Four years ago, after presiding over the admissions decisions for the Class of 2010, Dartmouth's former dean of admissions Karl Furstenberg lamented: "We've reached a point where the selectivity is getting kind of ridiculous." If he thought that was ridiculous, what must he think of the new lows for the Class of 2014?
This year 7 of the 8 Ivies, plus such selective universities as Stanford and MIT, posted record low acceptance rates; only Yale (which saw a slight decline in applications) held "steady" at the already ridiculously low acceptance rate of 7.5%. To cite a few other depressing stats, UPenn's admit rate fell nearly 3 percent to 14.2%; Duke's admit rate sank to 14.8% down about 18% last year. Even former Ivy "safeties" such as Vanderbilt and GW saw alarming drops in their admit rates: GW dropped 5 percentage points to 31.5% and
Vanderbilt accepted only 16.3%. But the prize goes to the University of Chicago, which went on a marketing blitz and scored 42% more applications than last year and dropped the admit rate approximately 27% to 18%!

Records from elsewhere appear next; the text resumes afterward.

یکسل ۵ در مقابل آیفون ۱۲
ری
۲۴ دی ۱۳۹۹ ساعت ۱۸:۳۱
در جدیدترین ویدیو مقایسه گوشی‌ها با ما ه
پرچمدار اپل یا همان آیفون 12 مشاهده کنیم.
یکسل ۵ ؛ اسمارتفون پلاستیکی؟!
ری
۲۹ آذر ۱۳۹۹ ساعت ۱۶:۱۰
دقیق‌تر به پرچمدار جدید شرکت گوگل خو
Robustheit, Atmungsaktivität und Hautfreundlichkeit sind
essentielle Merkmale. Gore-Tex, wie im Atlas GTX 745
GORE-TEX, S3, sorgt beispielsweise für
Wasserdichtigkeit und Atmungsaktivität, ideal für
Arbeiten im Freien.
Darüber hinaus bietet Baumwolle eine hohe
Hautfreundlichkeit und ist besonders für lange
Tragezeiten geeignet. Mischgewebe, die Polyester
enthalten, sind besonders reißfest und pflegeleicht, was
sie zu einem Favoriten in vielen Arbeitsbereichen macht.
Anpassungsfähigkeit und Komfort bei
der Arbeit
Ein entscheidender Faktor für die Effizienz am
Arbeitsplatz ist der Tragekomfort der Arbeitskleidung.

Does any of this make sense? As the arms race for selective college admissions escalates, and as acceptance rates test new lows, it doesn't bode well for the current class of juniors applying for the Class of 2015. Counselors, including this blogger, expect that next year's applicants will panic and flood the system with even more applications in response.
The following comment, posted anonymously in response to a 4/5/10 Yale Daily News article Admissions Game Getting Riskier, pretty much sums up the absurdity:
The ridiculousness that is the admissions process nowadays will continue until applicants, parents, and counselors understand that there is no way to build an applicant who is "guaranteed" admission anywhere. These schools have the luxury of receiving so many outstanding applications that they could build an elite incoming class - if not several - out of students who were rejected.